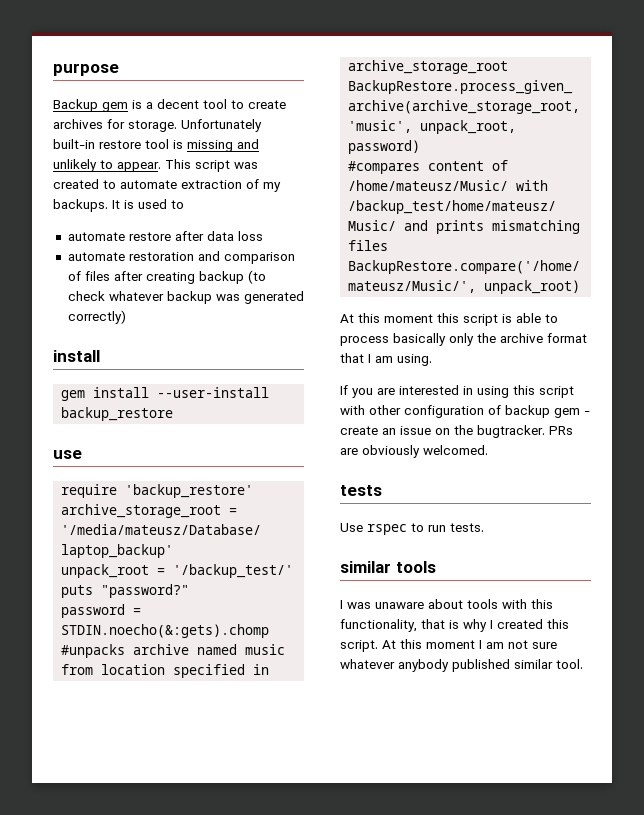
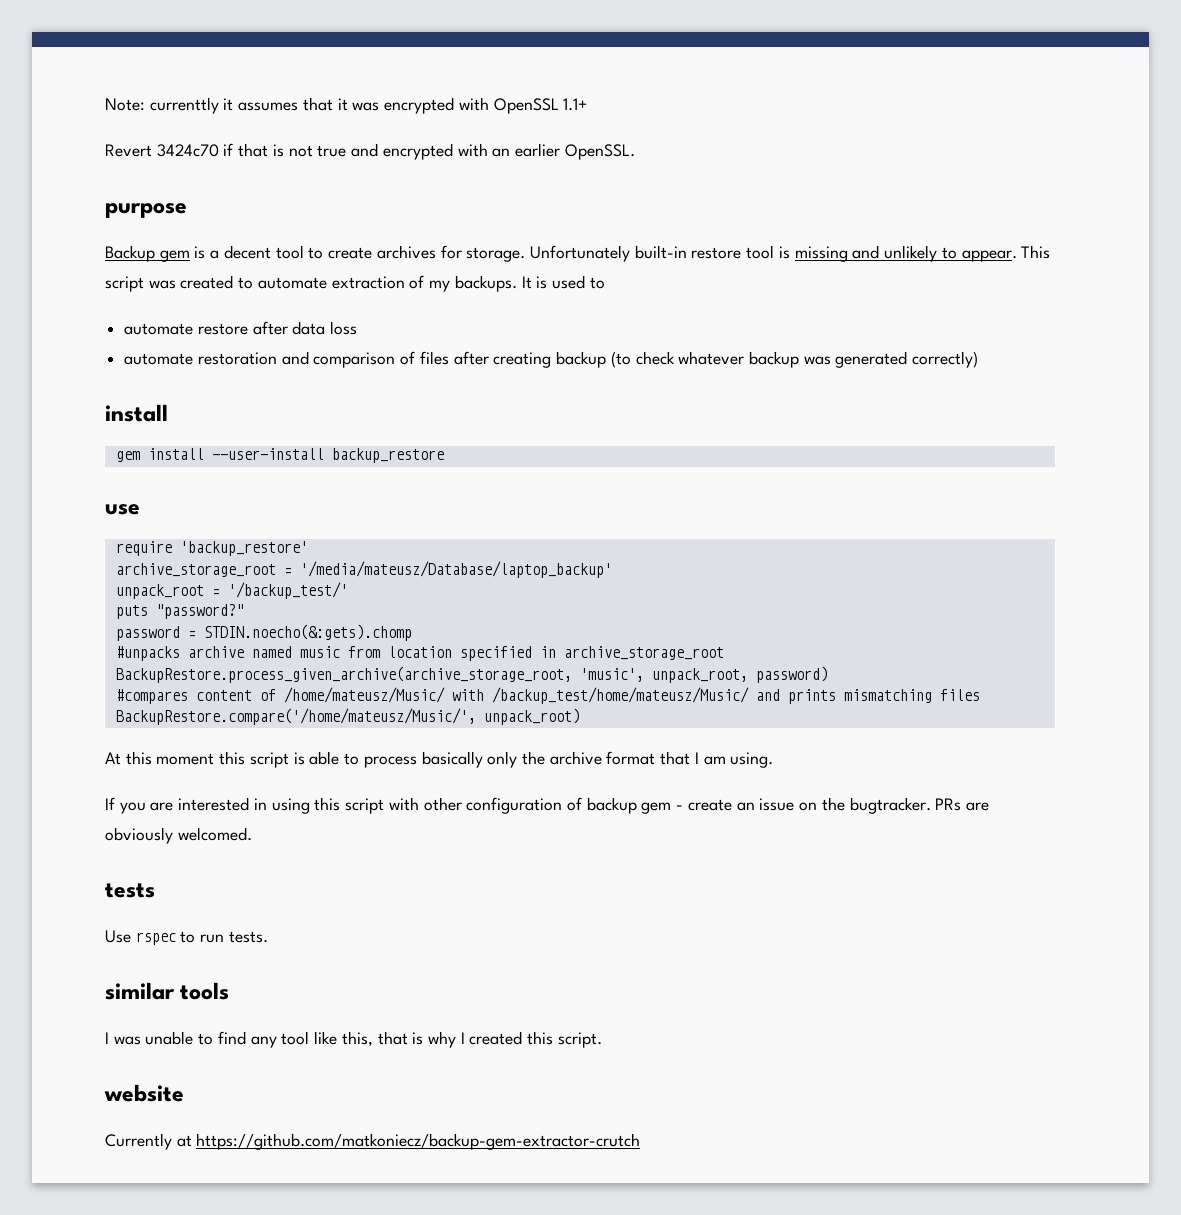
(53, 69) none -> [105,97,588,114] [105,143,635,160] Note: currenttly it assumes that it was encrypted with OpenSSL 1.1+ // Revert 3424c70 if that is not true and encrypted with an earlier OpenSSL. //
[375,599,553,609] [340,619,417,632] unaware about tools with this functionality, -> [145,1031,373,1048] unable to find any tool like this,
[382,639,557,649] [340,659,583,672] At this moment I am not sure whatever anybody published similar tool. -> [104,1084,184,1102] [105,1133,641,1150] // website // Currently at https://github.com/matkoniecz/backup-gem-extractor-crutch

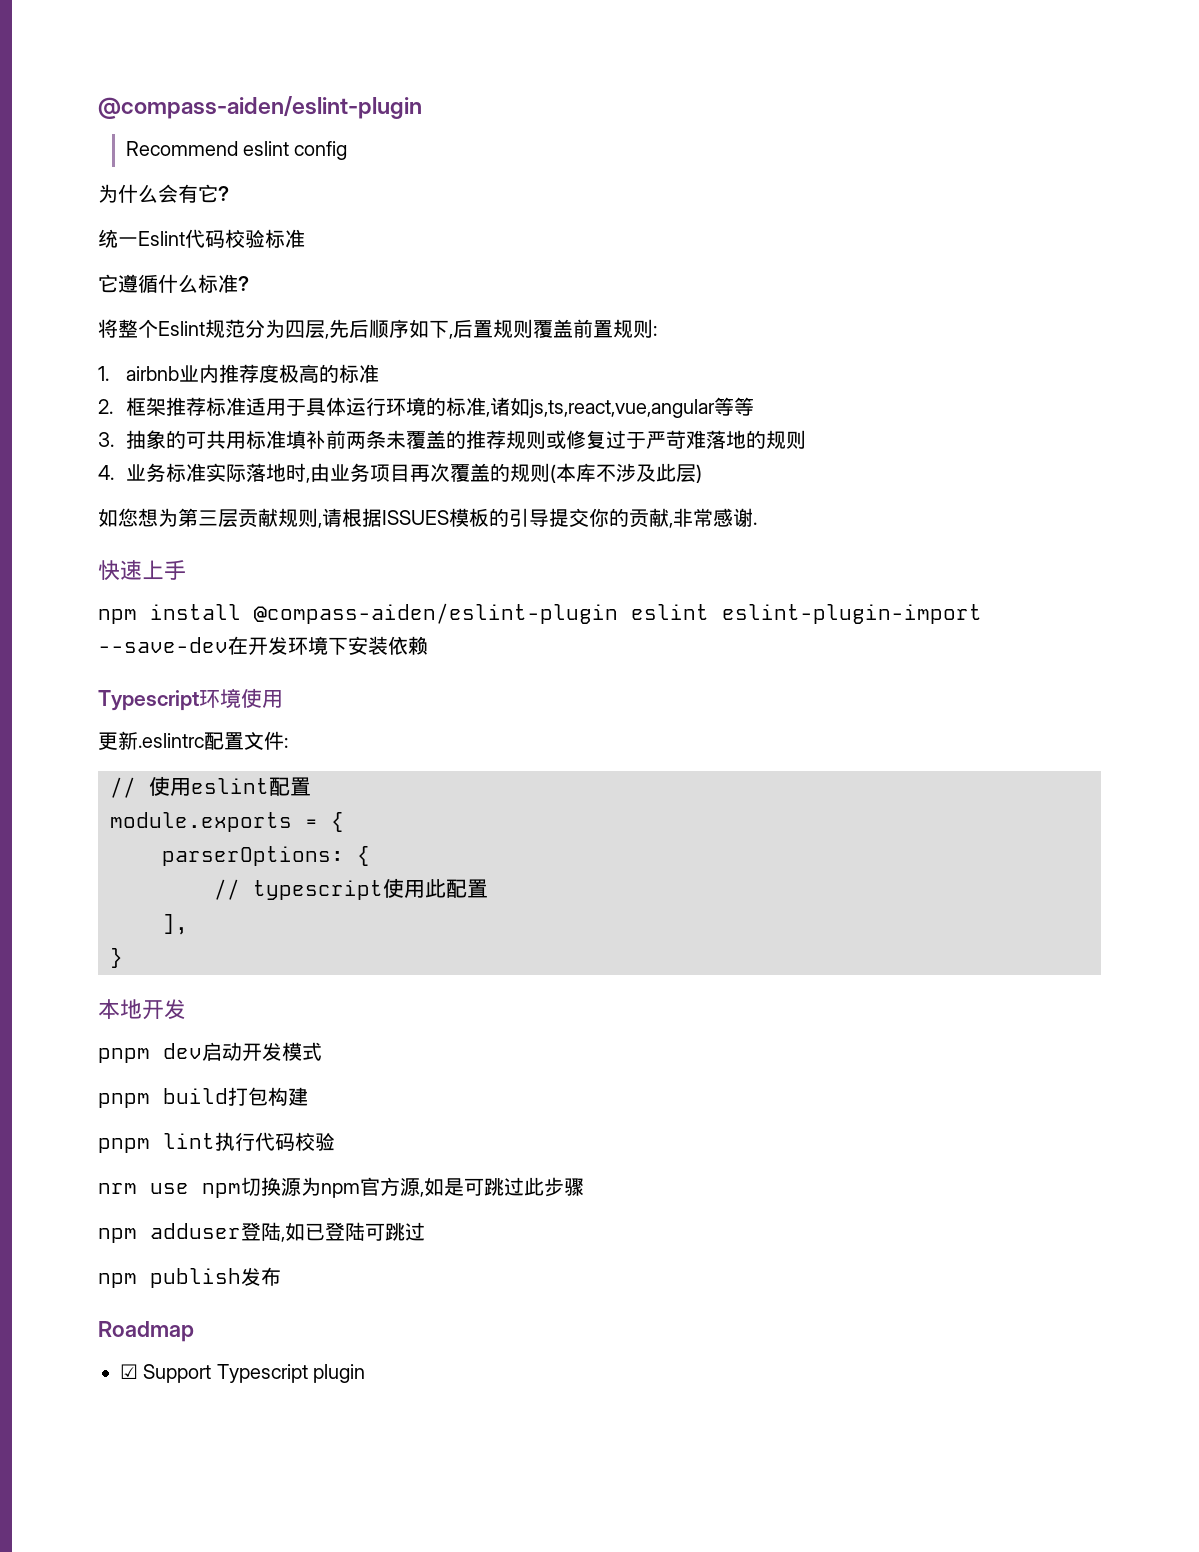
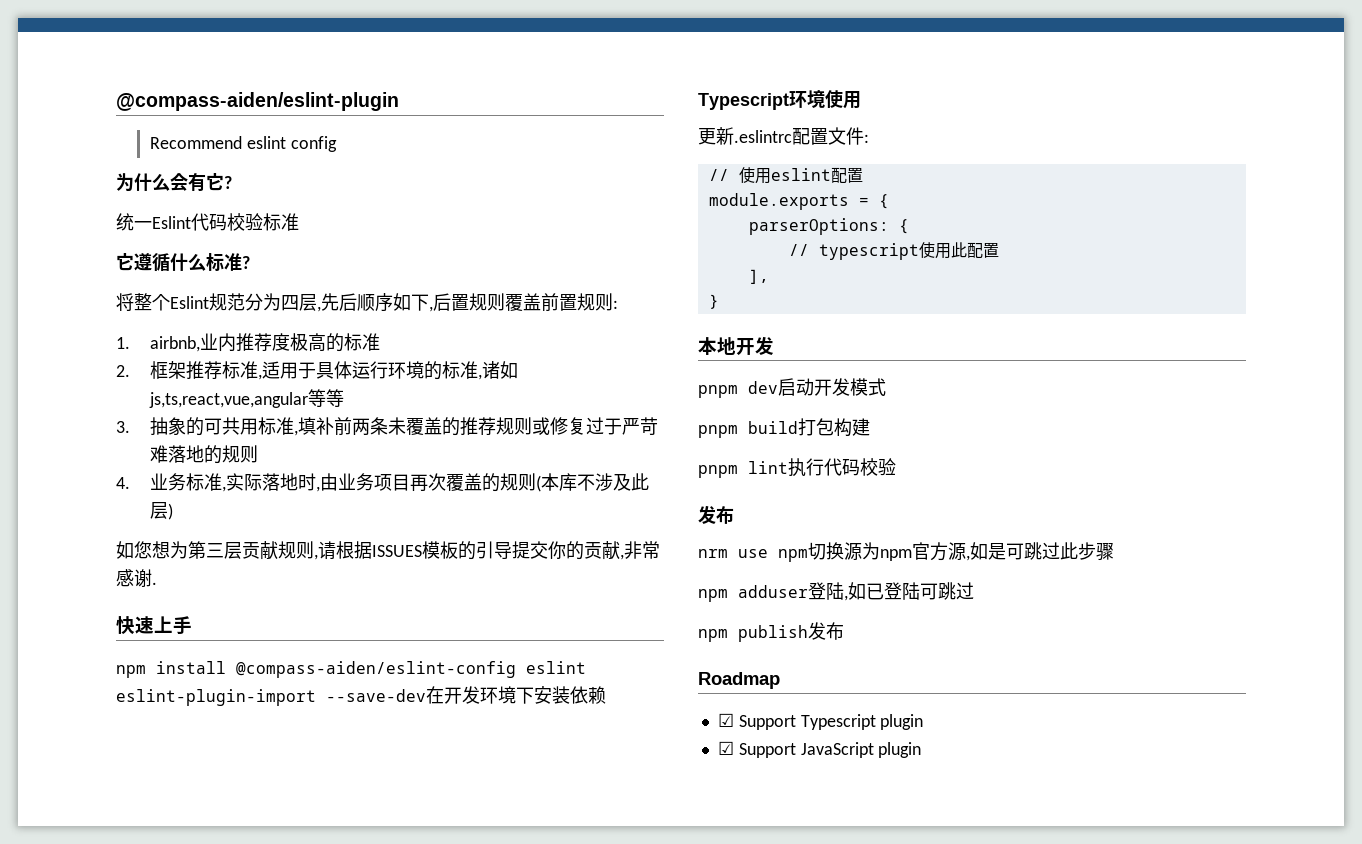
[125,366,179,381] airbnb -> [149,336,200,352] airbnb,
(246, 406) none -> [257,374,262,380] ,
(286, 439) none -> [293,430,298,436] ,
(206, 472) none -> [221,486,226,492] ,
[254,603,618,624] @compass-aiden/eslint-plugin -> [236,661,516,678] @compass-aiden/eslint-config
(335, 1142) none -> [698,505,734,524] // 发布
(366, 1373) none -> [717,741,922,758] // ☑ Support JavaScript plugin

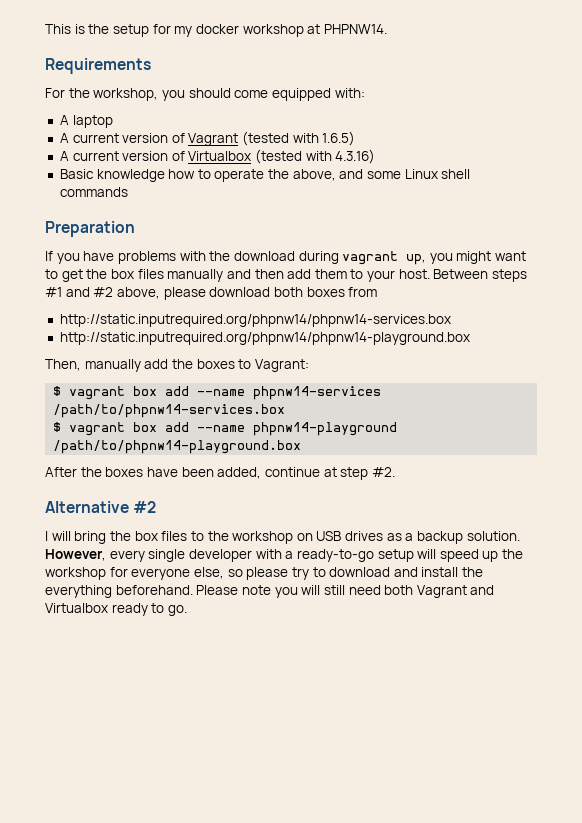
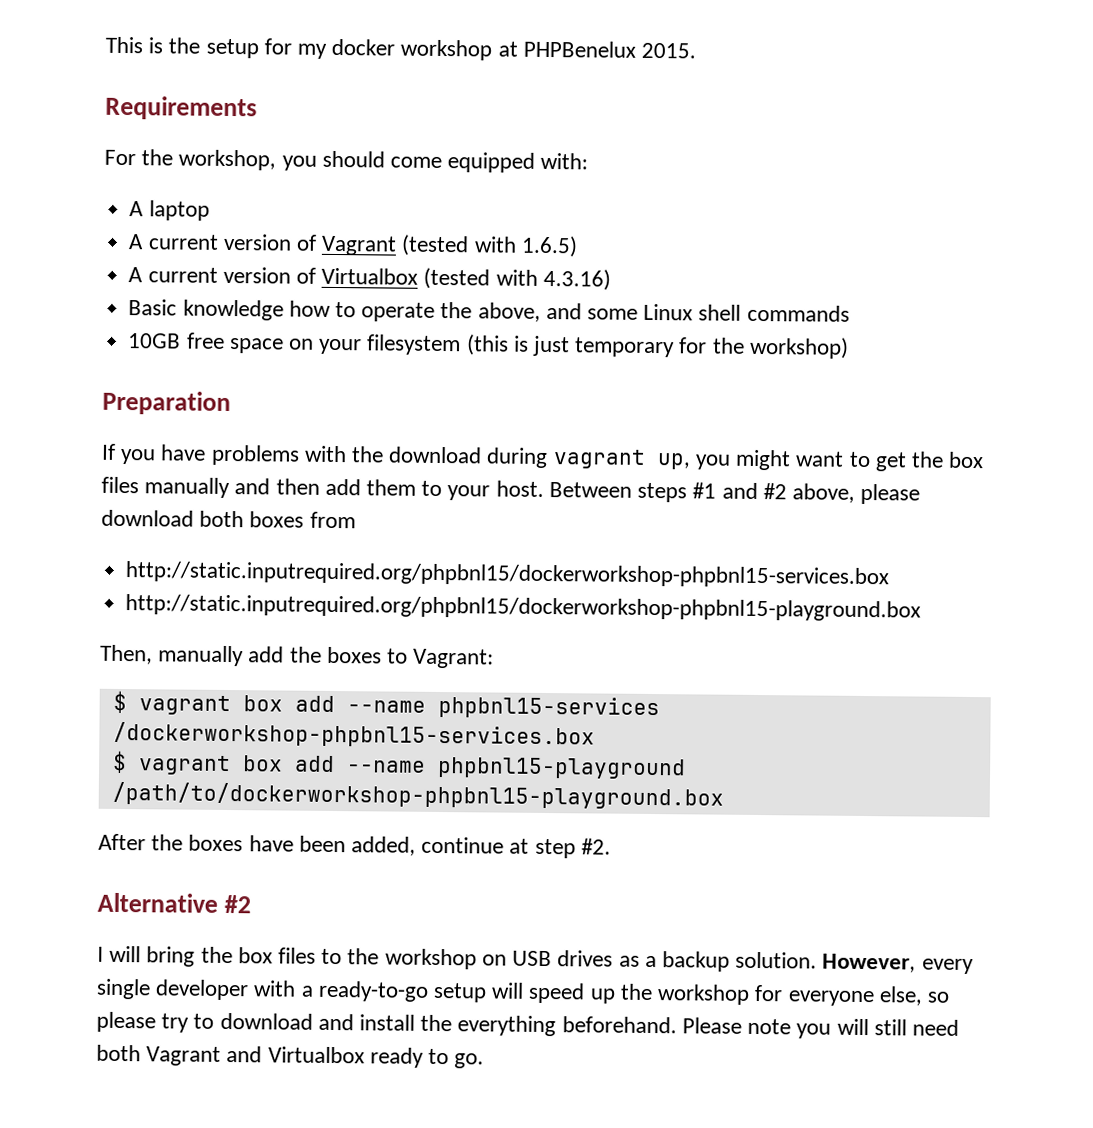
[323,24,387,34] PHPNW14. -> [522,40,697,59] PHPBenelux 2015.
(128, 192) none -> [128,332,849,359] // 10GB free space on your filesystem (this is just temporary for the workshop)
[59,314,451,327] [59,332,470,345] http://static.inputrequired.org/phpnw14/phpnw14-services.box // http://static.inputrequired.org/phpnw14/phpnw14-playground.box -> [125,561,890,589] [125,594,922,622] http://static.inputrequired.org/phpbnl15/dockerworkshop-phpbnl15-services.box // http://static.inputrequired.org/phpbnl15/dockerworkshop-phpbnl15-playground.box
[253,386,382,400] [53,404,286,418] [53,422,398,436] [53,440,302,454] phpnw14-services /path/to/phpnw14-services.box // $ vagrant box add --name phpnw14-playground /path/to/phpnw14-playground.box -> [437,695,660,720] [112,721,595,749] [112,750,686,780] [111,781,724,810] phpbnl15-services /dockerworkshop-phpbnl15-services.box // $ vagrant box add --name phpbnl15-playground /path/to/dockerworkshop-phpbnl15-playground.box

What is needed:
The listing above holds a line with "(206, 472) none" and a line with "(366, 1373) none". Print the stretch from the first through the second, exactly and alone.

Worked solution:
(206, 472) none -> [221,486,226,492] ,
[254,603,618,624] @compass-aiden/eslint-plugin -> [236,661,516,678] @compass-aiden/eslint-config
(335, 1142) none -> [698,505,734,524] // 发布
(366, 1373) none -> [717,741,922,758] // ☑ Support JavaScript plugin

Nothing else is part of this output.